* Work order *
Your answer should consist of each line below that includes the word "development".

- - - - -

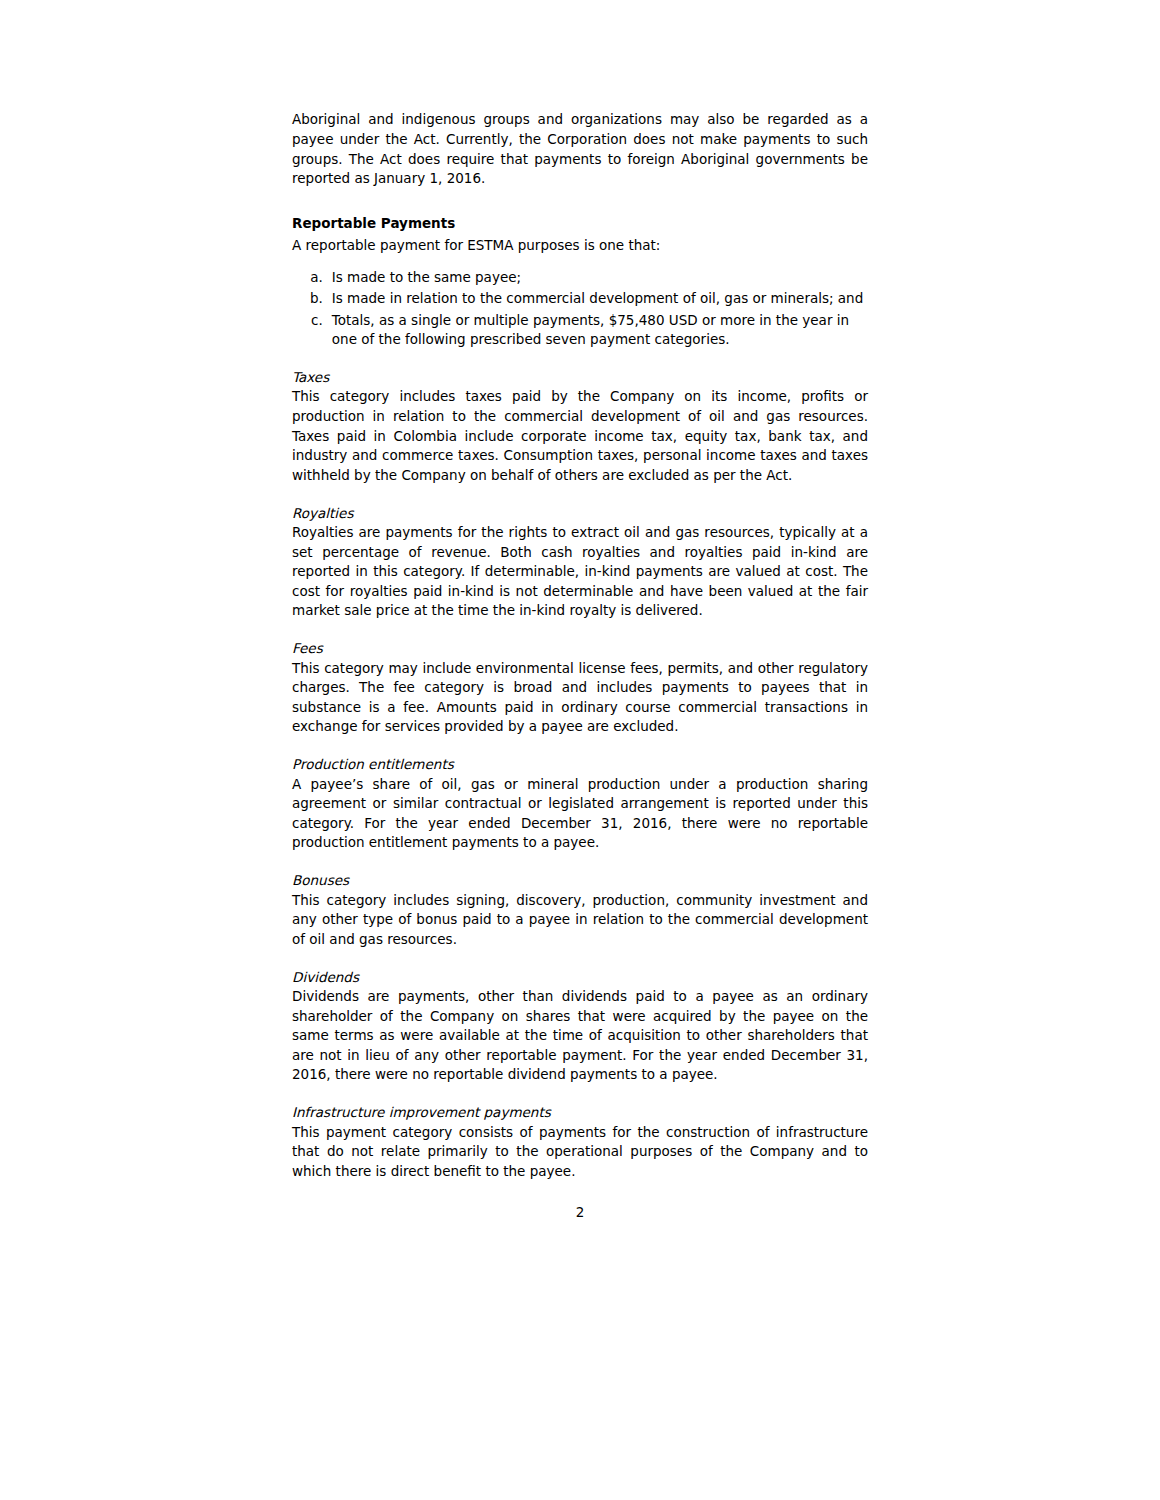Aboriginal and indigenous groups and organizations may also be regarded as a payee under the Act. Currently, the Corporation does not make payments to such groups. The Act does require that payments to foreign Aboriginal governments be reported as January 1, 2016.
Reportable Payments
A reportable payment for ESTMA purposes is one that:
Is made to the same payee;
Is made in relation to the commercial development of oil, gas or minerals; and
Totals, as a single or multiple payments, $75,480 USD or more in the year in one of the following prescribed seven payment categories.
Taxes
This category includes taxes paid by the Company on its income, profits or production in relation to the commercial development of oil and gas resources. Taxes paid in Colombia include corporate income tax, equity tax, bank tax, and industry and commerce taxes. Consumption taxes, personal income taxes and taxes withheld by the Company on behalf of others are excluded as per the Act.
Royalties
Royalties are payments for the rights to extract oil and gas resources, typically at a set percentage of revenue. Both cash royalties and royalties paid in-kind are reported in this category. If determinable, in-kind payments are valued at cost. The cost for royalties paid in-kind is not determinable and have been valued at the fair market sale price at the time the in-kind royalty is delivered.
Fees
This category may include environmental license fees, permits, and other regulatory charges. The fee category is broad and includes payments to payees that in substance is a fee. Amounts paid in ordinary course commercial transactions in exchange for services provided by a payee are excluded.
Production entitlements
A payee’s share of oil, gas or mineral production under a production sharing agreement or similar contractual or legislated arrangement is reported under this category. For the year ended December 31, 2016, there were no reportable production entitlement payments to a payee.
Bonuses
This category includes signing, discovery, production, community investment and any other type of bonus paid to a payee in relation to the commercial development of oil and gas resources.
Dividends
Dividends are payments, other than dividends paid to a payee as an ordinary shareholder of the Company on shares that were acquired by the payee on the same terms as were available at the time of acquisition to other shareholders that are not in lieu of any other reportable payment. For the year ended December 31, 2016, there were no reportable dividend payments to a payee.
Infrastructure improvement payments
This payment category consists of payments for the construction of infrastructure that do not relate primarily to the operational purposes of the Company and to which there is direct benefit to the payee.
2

- - - - -

* Exercise output *
Is made in relation to the commercial development of oil, gas or minerals; and
This category includes taxes paid by the Company on its income, profits or production in relation to the commercial development of oil and gas resources. Taxes paid in Colombia include corporate income tax, equity tax, bank tax, and industry and commerce taxes. Consumption taxes, personal income taxes and taxes withheld by the Company on behalf of others are excluded as per the Act.
This category includes signing, discovery, production, community investment and any other type of bonus paid to a payee in relation to the commercial development of oil and gas resources.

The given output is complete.